Monday, February 27, 2012
Family
Today I learned that my Uncle died. There were no tears on my part. Some sadness for sure, but in the big scheme of things there will be very little impact on my life. I don't say this in a cruel manner, but just as a reality. I have not seen or spoken to my Uncle in, I am guessing, over 20 years. My children do not know who he is. It's hard to explain to kids that they have aunts and uncles that they have never met. Especially since they have never met their grandparents, the brother and sister of these aunts and uncles. There is no context for them. What do I say? This is grandma, whom you've never met. And this is her sister, who you've also never met. Yes, she's my Aunt but I haven't spoken to her since before you were born. Why? Because families fall apart when the glue that binds them is missing. The glue? That would be Grandma, my mother. The lynch pin in family dynamics. My fathers side of the family has done better at keeping us in the the family, so to speak. Mainly because Aunt Ali took the charge. But my Mom's side, not so much. I think there was too much dysfunction in their own family circles to contend with keeping us in too, especially after Cioci and Grandma died. So, we drifted apart. So far so that the news of my Uncles' death is sad, but not devastating. And truth be told, most of my sadness is selfish. From feeling sad for my kids, for how small their family circle has become. It is most certainly not the childhood I grew up with.
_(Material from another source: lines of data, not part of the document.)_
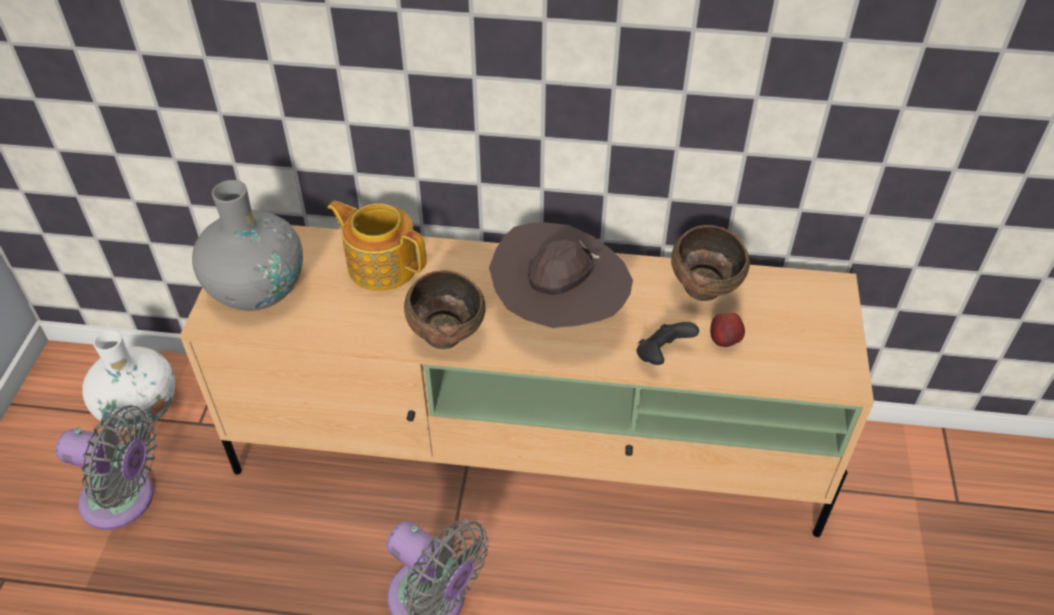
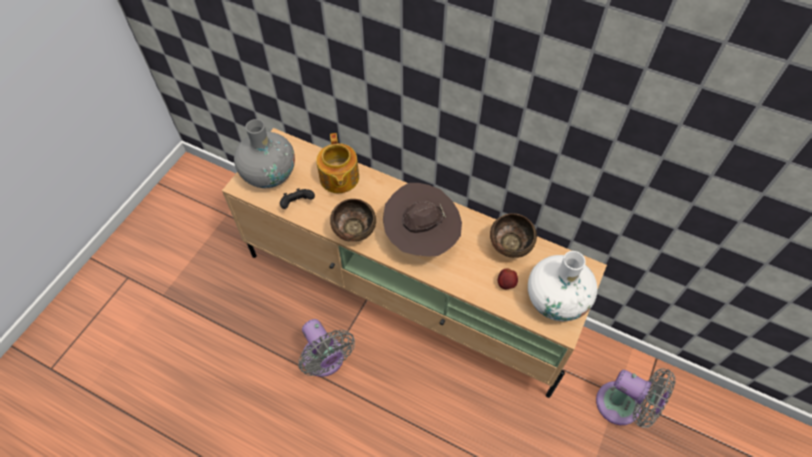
camera: 20 degrees right, 10 degrees up
grey fan [56,405,157,530] -> grey fan moved to [596,368,675,428]
white vase [82,330,175,430] -> white vase moved to [528,251,597,321]
teapot [327,200,426,291] -> teapot turned 150 degrees counterclockwise [316,133,359,193]
black game controller [637,322,699,365] -> black game controller moved to [280,188,315,209]

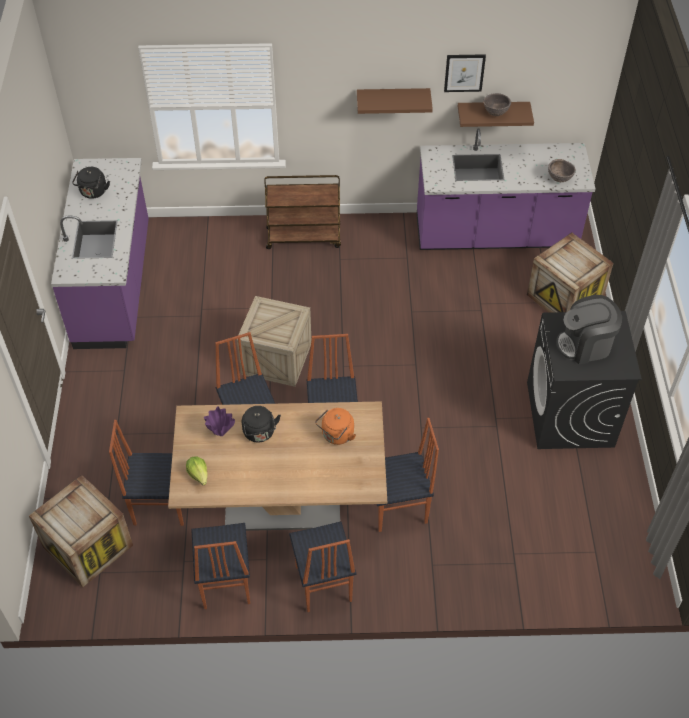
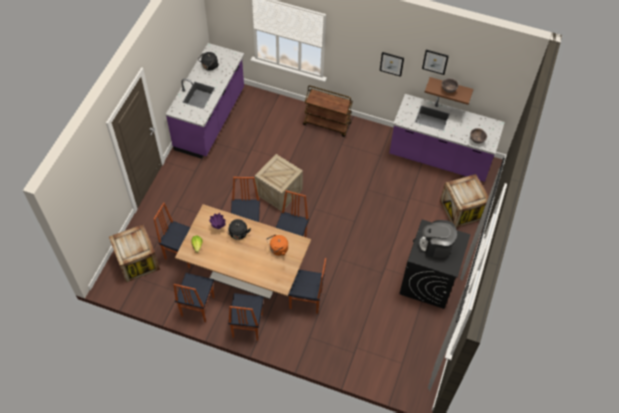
camera: 20 degrees right, 5 degrees up
brown shelf [357,88,433,114] -> picture [380,52,404,77]

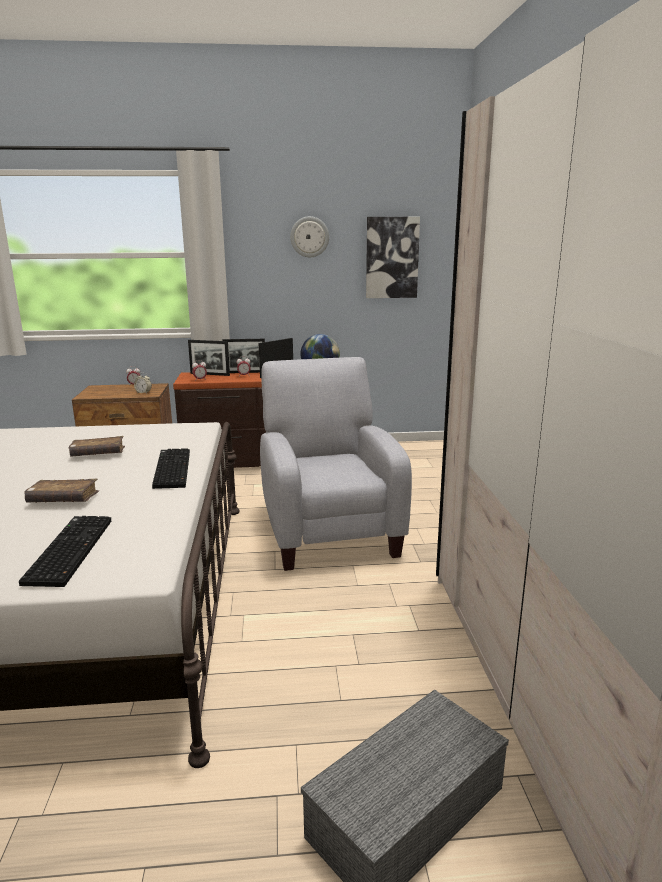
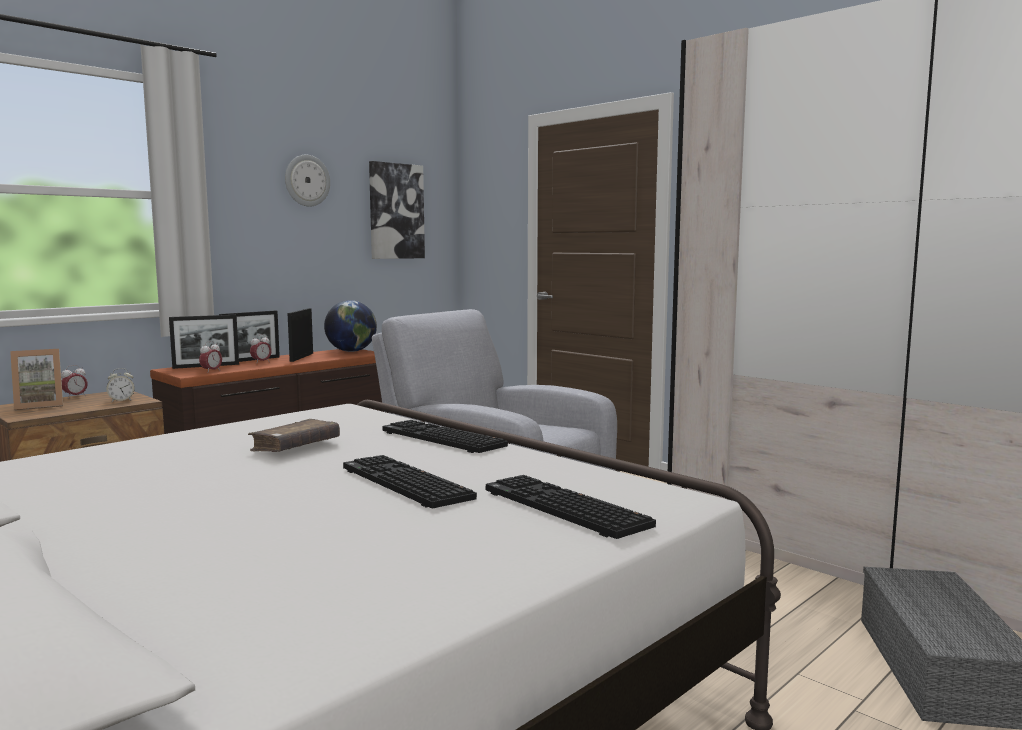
camera: 40 degrees left, 10 degrees down
brown book [25,479,99,503] -> keyboard [343,455,477,508]
none -> picture frame [10,349,63,410]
Aunts and Uncles and Cousins at every holiday and summer barbecue. Sunday dinner at Grandmas. Now, don't misunderstand, I am not saying that these family events were always a good thing, because a large portion of my family is c-razy! However, they did provide a sense of tradition that I think my kids miss out on, especially now that we have moved. Fortunately, we have friends that expand our circle. Friends that they call Aunt and Uncle and Cousin. Because for them it's not about blood. It's about who they feel loved by. Either way, I am thankful for everyone who makes them feel loved. Hopefully there will be no more 'unknown relatives' in their lives.